=== WHAT THE TASK REQUIRES ===
Please retype the lines below word for word, leaving out the pictures.
##### PROVIDED RECORDS #####
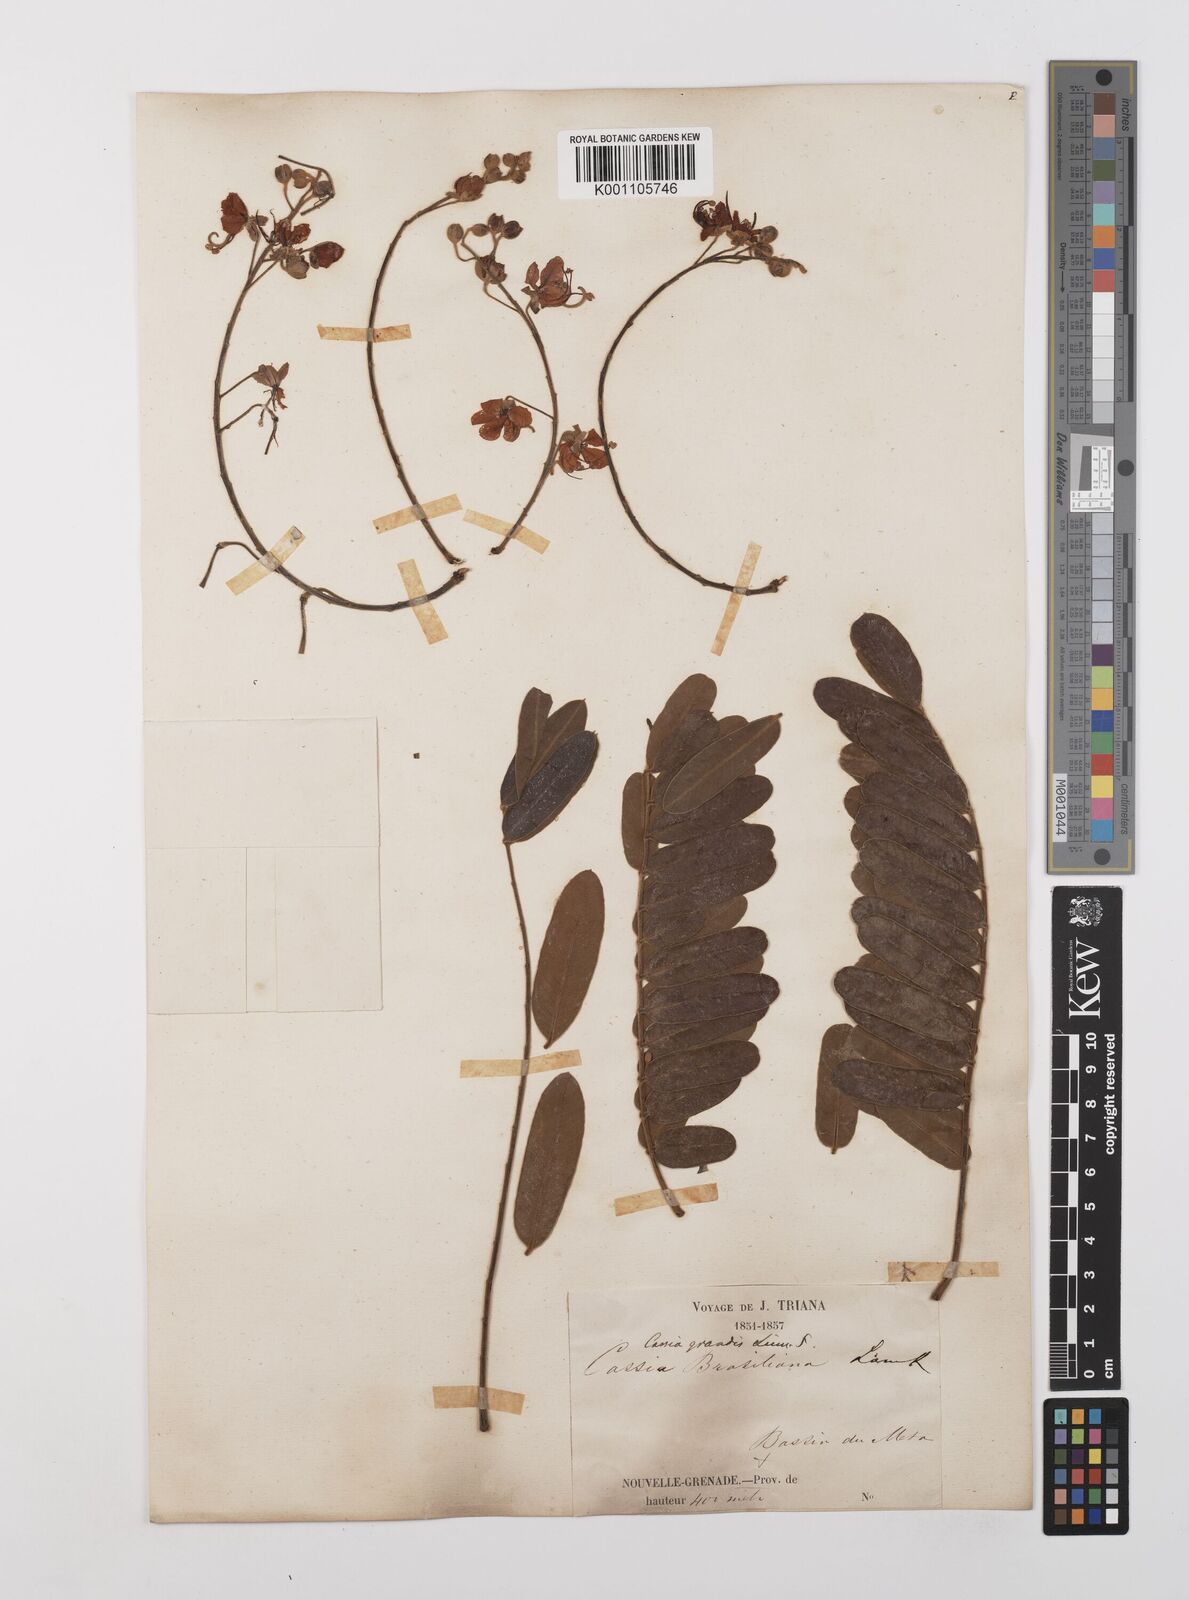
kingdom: Plantae
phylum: Tracheophyta
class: Magnoliopsida
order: Fabales
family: Fabaceae
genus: Cassia
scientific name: Cassia grandis
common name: Appleblossom cassia
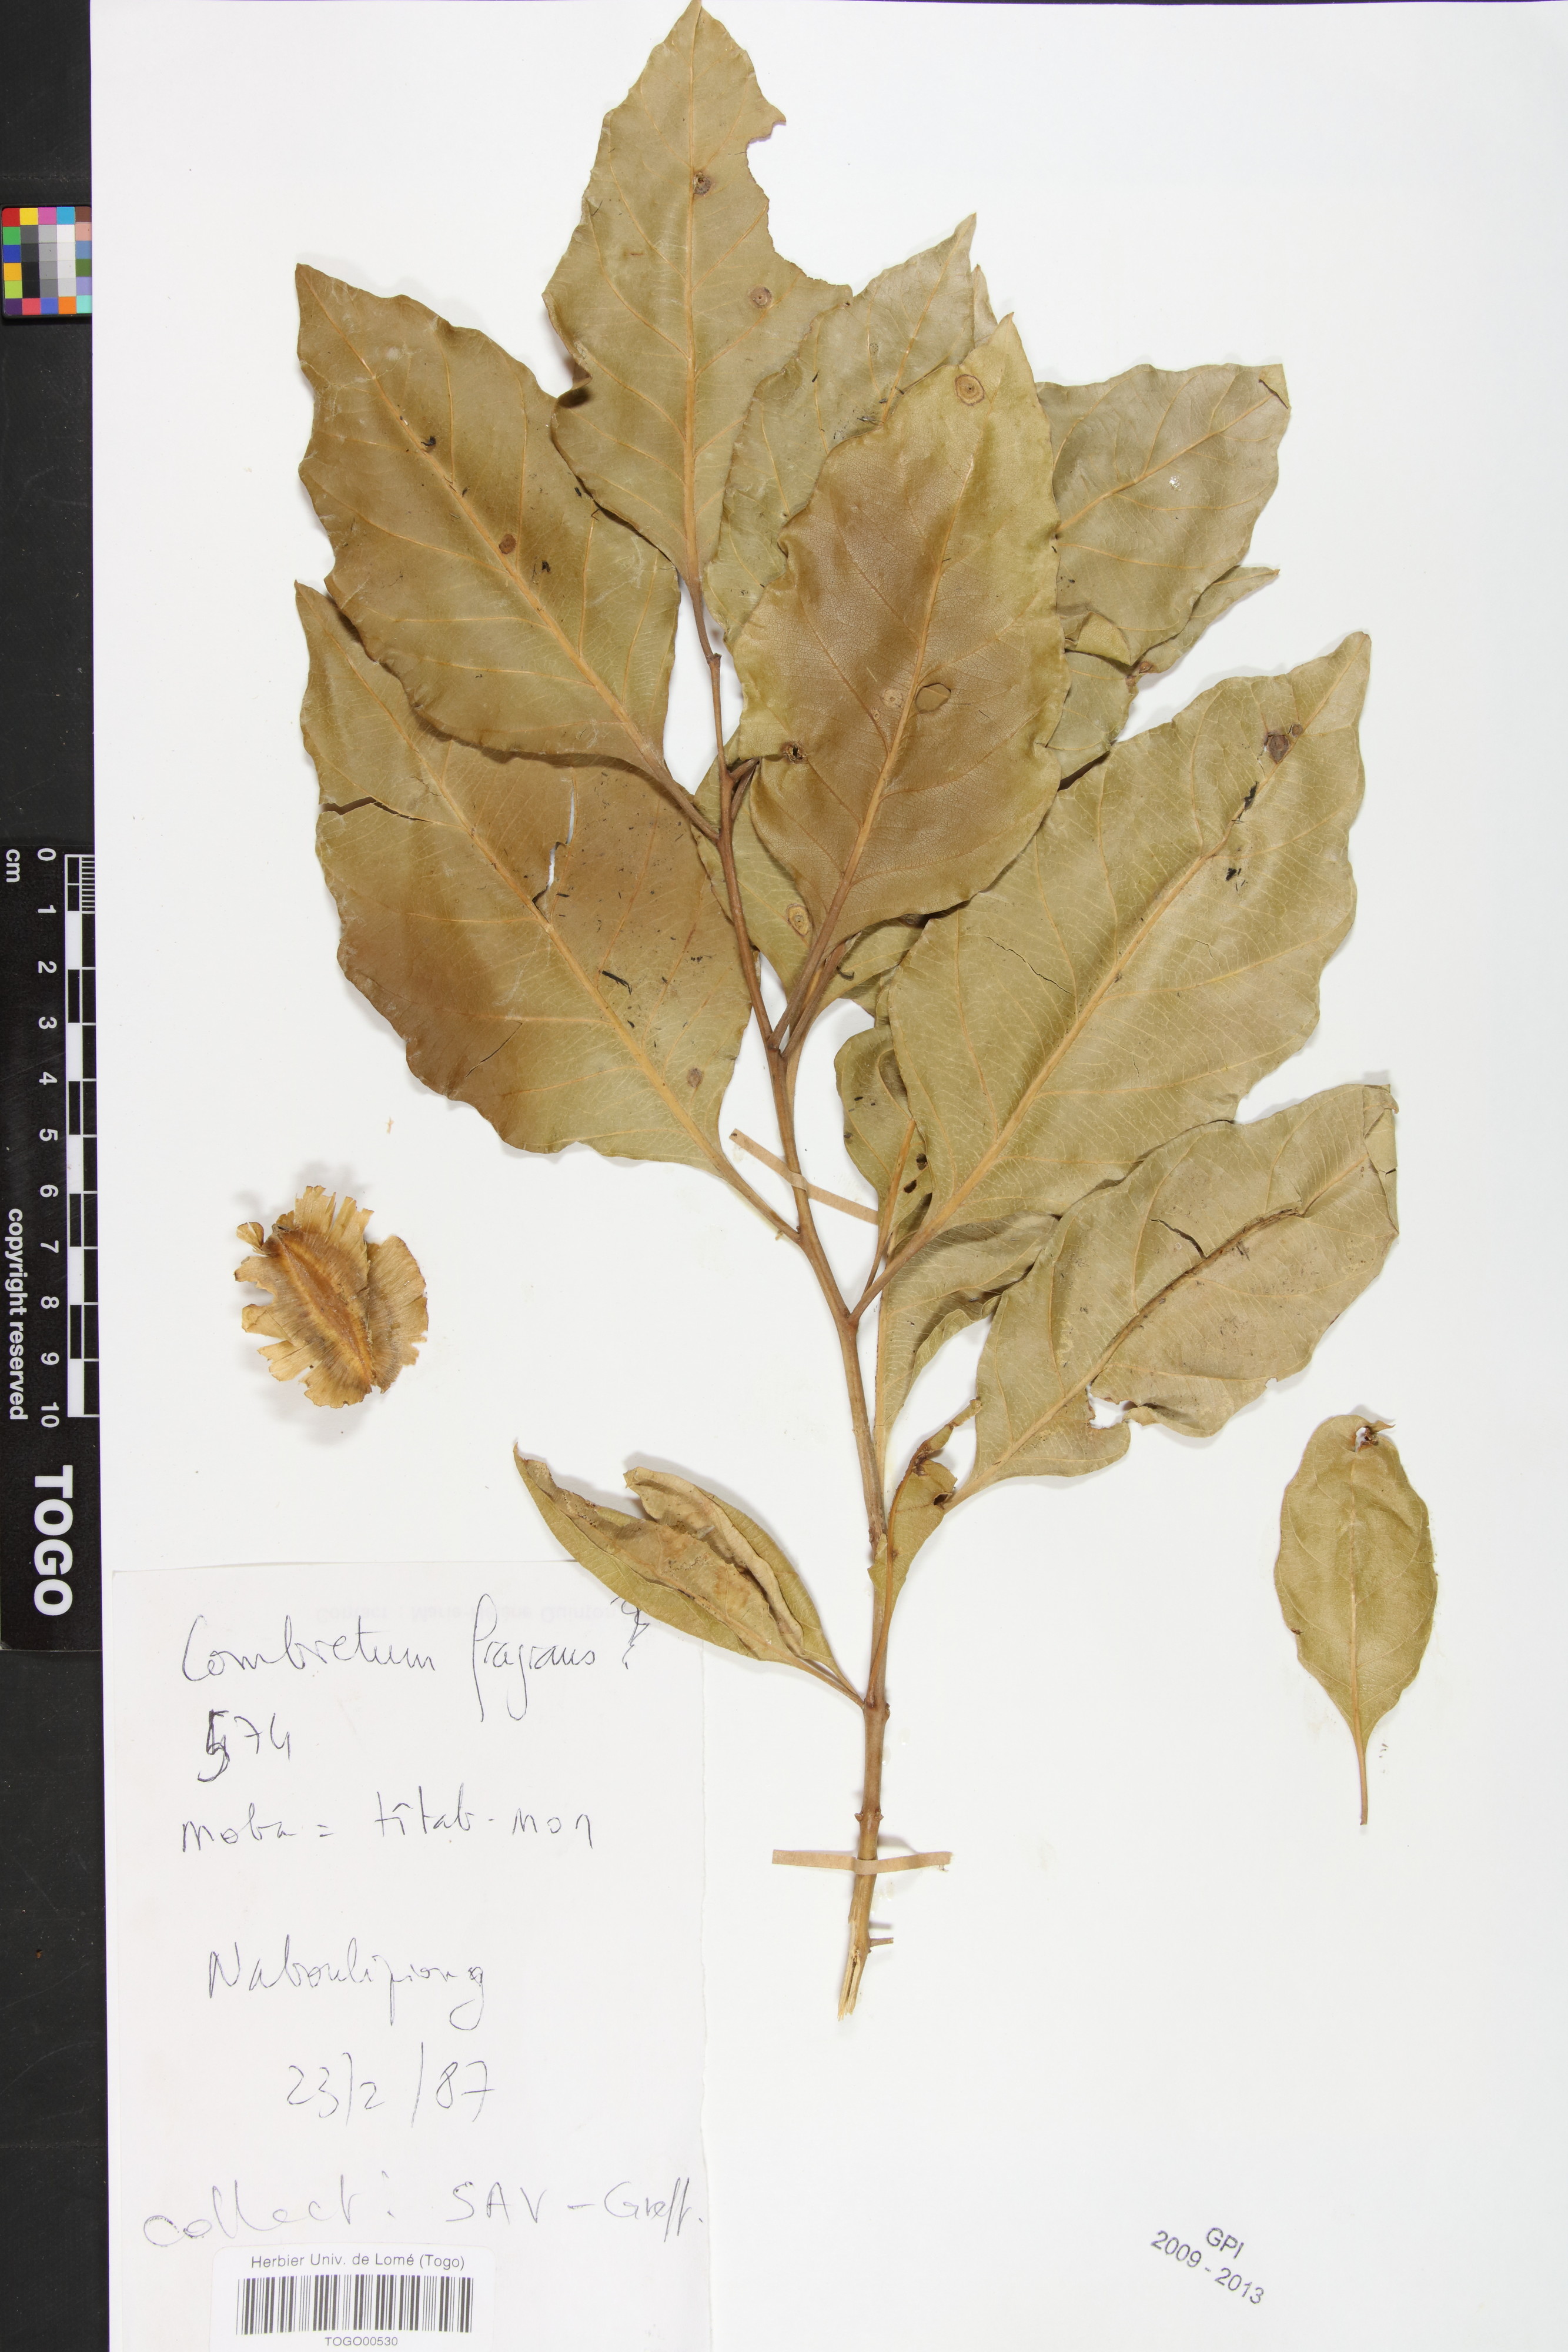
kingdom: Plantae
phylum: Tracheophyta
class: Magnoliopsida
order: Myrtales
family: Combretaceae
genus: Combretum
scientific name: Combretum adenogonium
#####
=== TASK SOLUTION ===
kingdom: Plantae
phylum: Tracheophyta
class: Magnoliopsida
order: Fabales
family: Fabaceae
genus: Cassia
scientific name: Cassia grandis
common name: Appleblossom cassia
kingdom: Plantae
phylum: Tracheophyta
class: Magnoliopsida
order: Myrtales
family: Combretaceae
genus: Combretum
scientific name: Combretum adenogonium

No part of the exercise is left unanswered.